In the six quarters ended June 30, nearly 95 million square feet of new office space had been delivered in the U.S., and another 25 million sf were under construction for delivery in 2019. With available office space outpacing demand, coupled with a significant flight to quality by companies, landlords are vying for tenants with more generous improvement packages.
Tenant improvement packages, in fact, have helped landlords offset peak rents as well as premium pricing for new construction, whose final price tag continues to be adversely affected by steadily rising materials and labor costs.
Against the backdrop of these dynamics, during what has been the second-longest period of economic expansion in the country’s history, JLL this week released its second annual U.S. and Canada Fit Out Guide and Office Cost Benchmarking Report for 2018, which can be downloaded here.
The guide is based on 2,800 JLL-managed projects for more than 100 clients in 59 markets and 17 industries. Its purpose is to provide a reference for average costs to build out three different office layouts—progressive, moderate, and traditional—within a matrix of high, medium, or base levels of space quality and complexity (see chart).
The guide, based on 2,800 projects, compares the different cost structures for three styles and three quality levels of office fit outs. Image: JLL
This year’s guide adds office layout and space quality components that allow users to evaluate how different layouts, project complexities, and materials selections might affect bottom-line costs. JLL also worked closed with its supply-chain and project managers to provide allowances for furniture, fittings and equipment (FF&E), and AV installation. The latest guide also removed contingencies associated with high-level budgeting.
During a teleconference previewing this report, three JLL executives—Scott Kessling, who heads up its Business Intelligence team; Lauren Harsha, Senior Business Intelligence Analyst; and David Barnett, Senior Analyst-Research—explained how decisions about office-space design and fit-out expenditures are being driven by five factors that are dictating the future of work: human experience, financial performance, digital drive (i.e., harnessing digitalization and rich data to enhance people and enterprise performance), continuous innovation, and operational excellence.
Fit out budgets are also being impacted by labor shortages, and by materials costs that last year rose 3.4% and continue upward in 2018, in some cases—like softwood lumber and steel—by double digits.
To help companies determine which fit out style suits their personalities and strategy, JLL calls out key space considerations for each.
The Progressive style is the favored layout for tech companies and startups. It’s open, with 100% benches and no enclosed offices. It can accommodate between 20% to 50% more employees than the Moderate or Traditional style. A standard plan would have 28 conference rooms and seven open collaborative and multi-use spaces. Project budgets for Progressive fit outs tend to be lighter on hard costs due to minimal dividing walls or enclosed offices. And this style saves on traditional FF&E spending.
A Moderate-style fit might work best for a company transitioning into a more efficient office model. It features a mix of workstations and limited (10%) private offices. It can handle between 20% to 25% more employees than a Traditional-style fit out, and its standard plan would include 20 conference rooms and five collaborative spaces. While more expensive per sf than the Progressive style, a Moderate fit out can capture cost efficiencies by integrating a higher percentage of bench-style desks.

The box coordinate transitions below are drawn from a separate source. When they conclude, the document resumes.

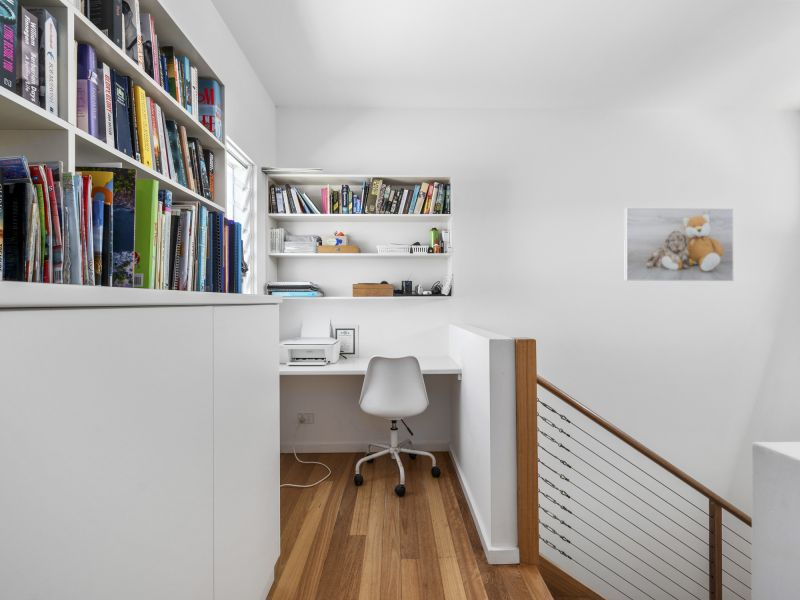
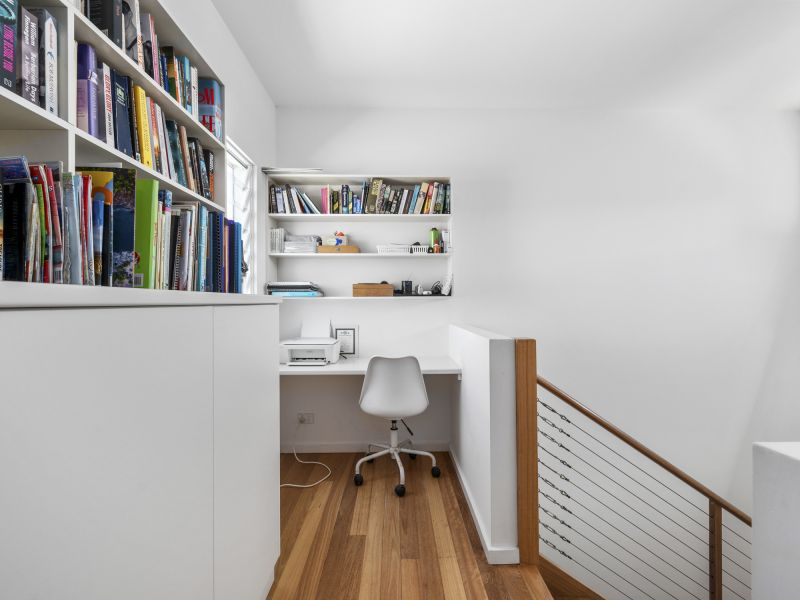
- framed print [623,207,734,282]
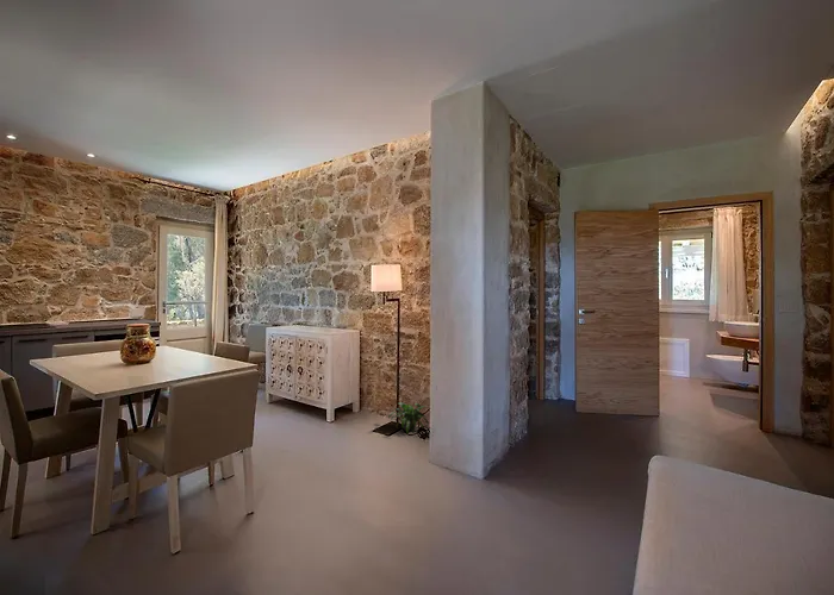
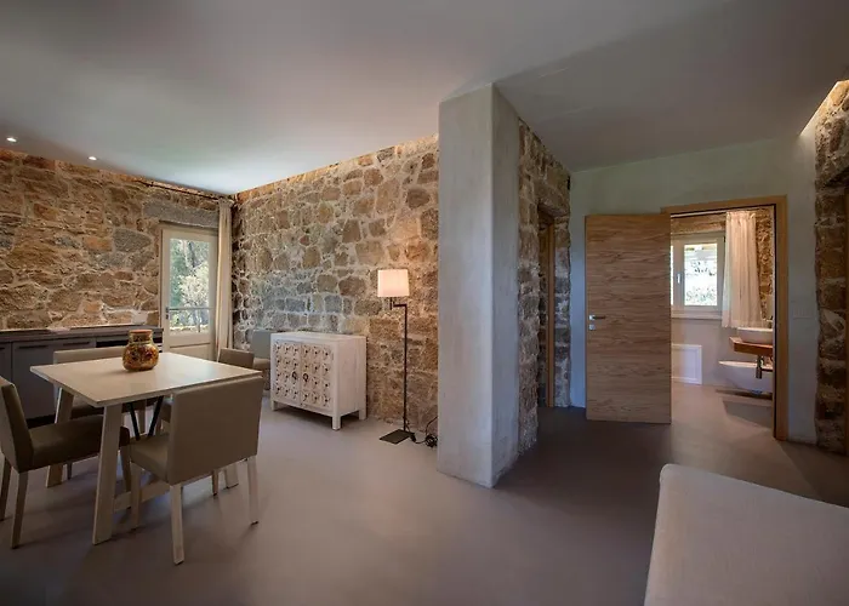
- potted plant [387,401,430,434]
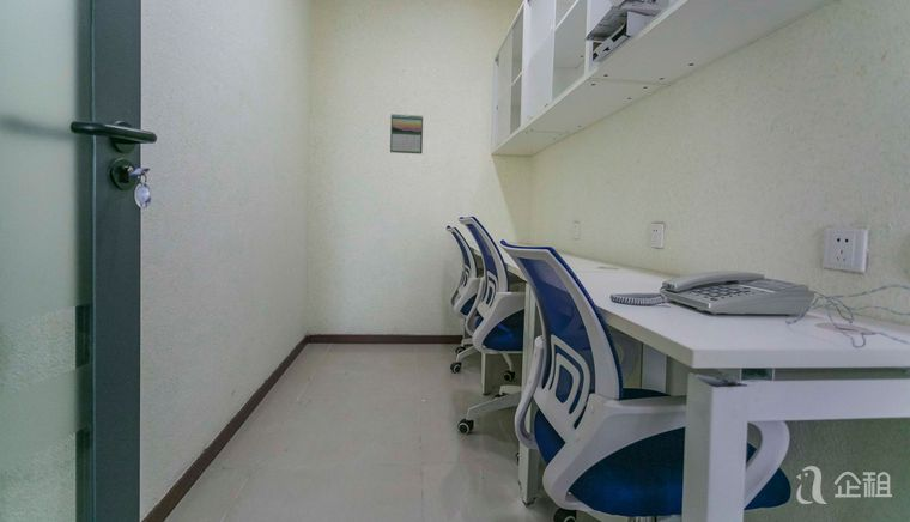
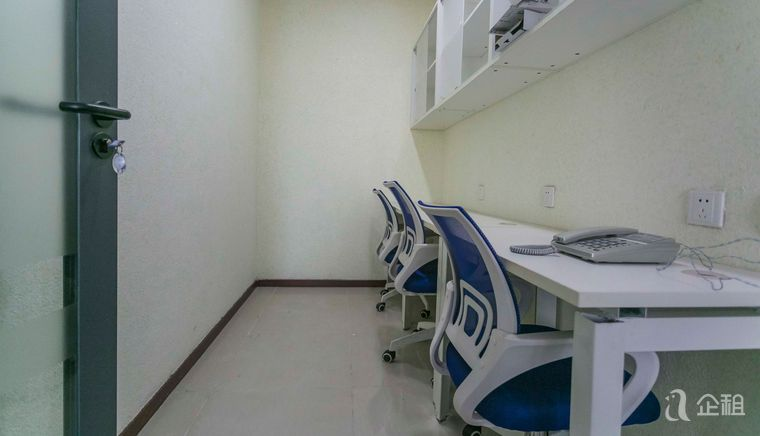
- calendar [389,113,424,156]
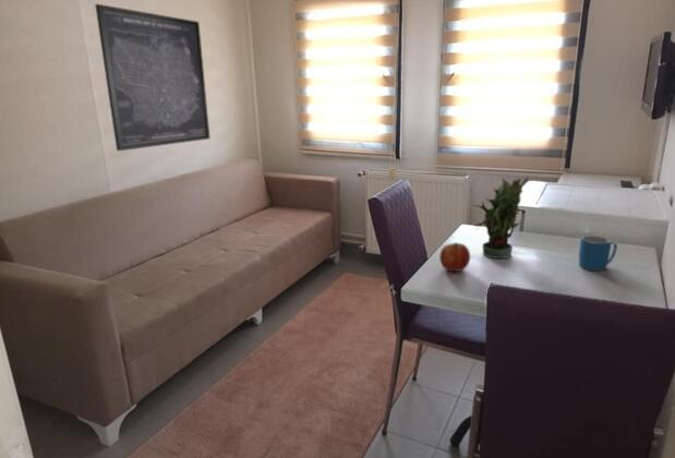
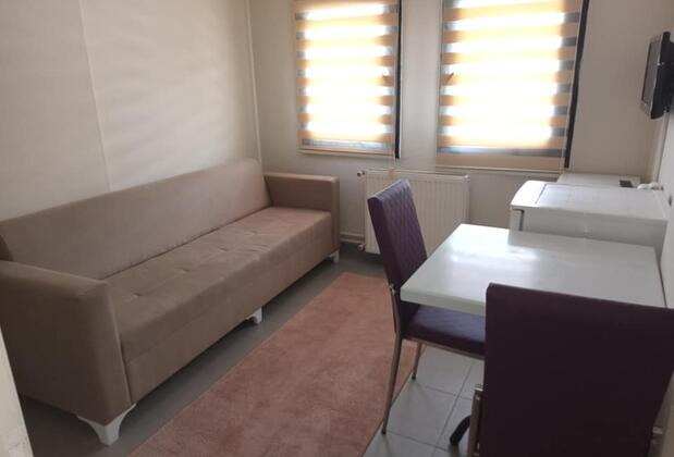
- apple [438,241,471,273]
- wall art [94,3,212,152]
- mug [578,234,618,272]
- potted plant [471,176,529,260]
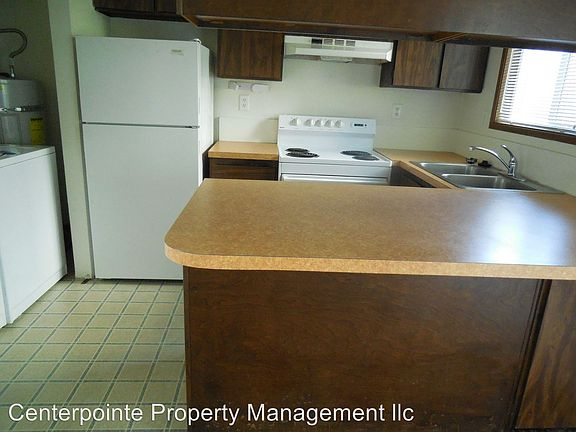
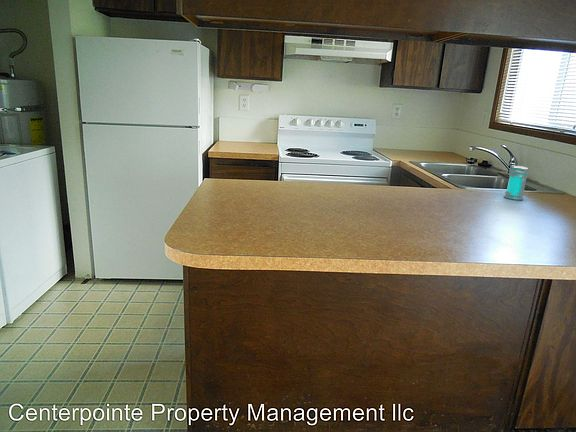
+ jar [503,165,530,201]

Law firms and financial service providers are among the businesses that favor Traditional-style fit outs, where at least 30% of the space is for enclosed offices, and its floor plan features 8x8-ft cubicles. Traditional will have the highest FF&E costs of the three styles. But JLL also points out that tenant factors are comparatively small within a Traditional model due to lessened need for common areas or multi-use space furniture.

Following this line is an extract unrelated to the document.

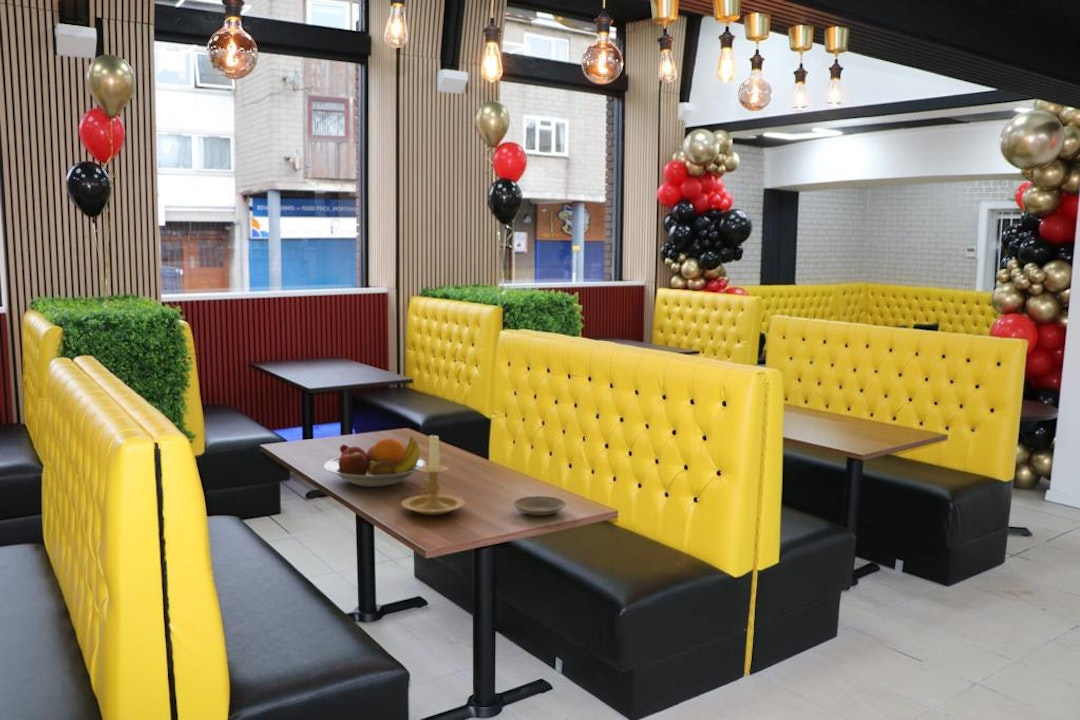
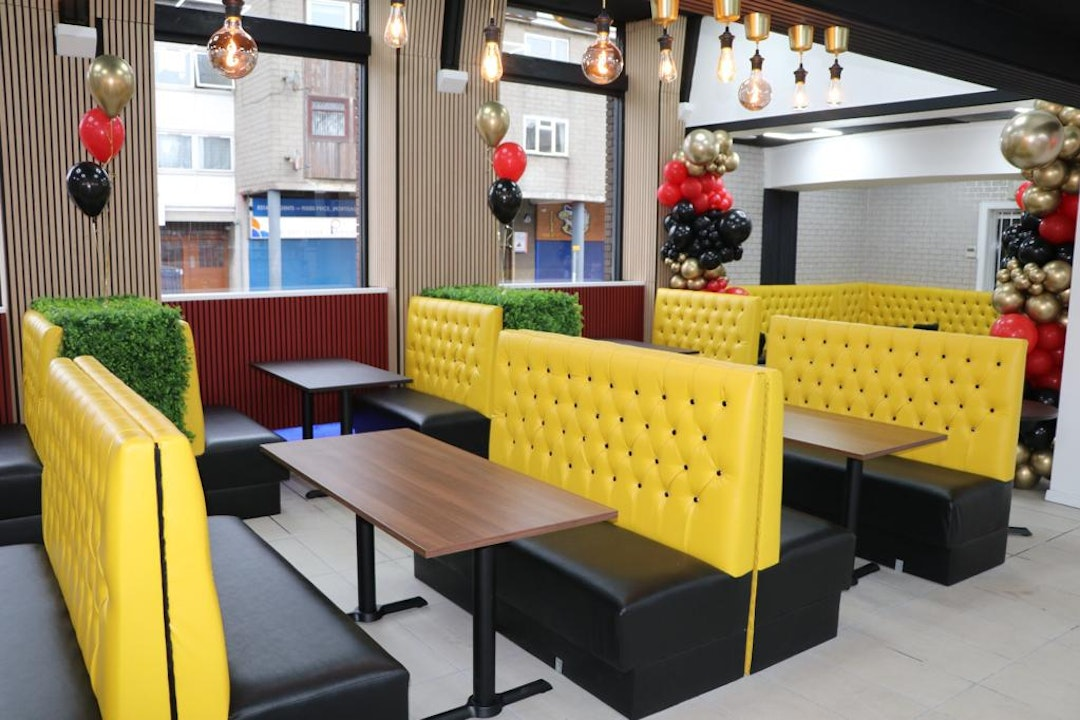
- plate [512,495,567,516]
- candle holder [400,432,466,516]
- fruit bowl [323,436,427,488]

The largest metros are typically the most expensive for office fit outs, but there are still bargains are there, as in Austin, where 3 million sf of new office space is under construction and whose vacancy rate hovers near 11%. Image: JLL
JLL’s report does a deeper dive by offering breakdowns—by 59 metros in the U.S. and Canada, and by fit out style—of hard costs, design and fee costs, FF& costs, and tenant factor costs that are further delineated by base, medium, and high space quality and complexity.
The report then provides more detail on six metros—Austin, Chicago, Los Angeles, New York, San Francisco, and Toronto—that are among the most active places for office construction and redevelopment.
In all six markets, office construction is moving full speed ahead, despite double-digit vacancy rates in four of the six cities. In San Francisco—where 68.8% of new construction is already preleased—absorption rates are expected to rise significantly. In Los Angeles, a big market driver is an expanding digital media sector. And in New York, new supply additions are creating conditions more favorable to renters and are pushing higher-than-ever concessions packages.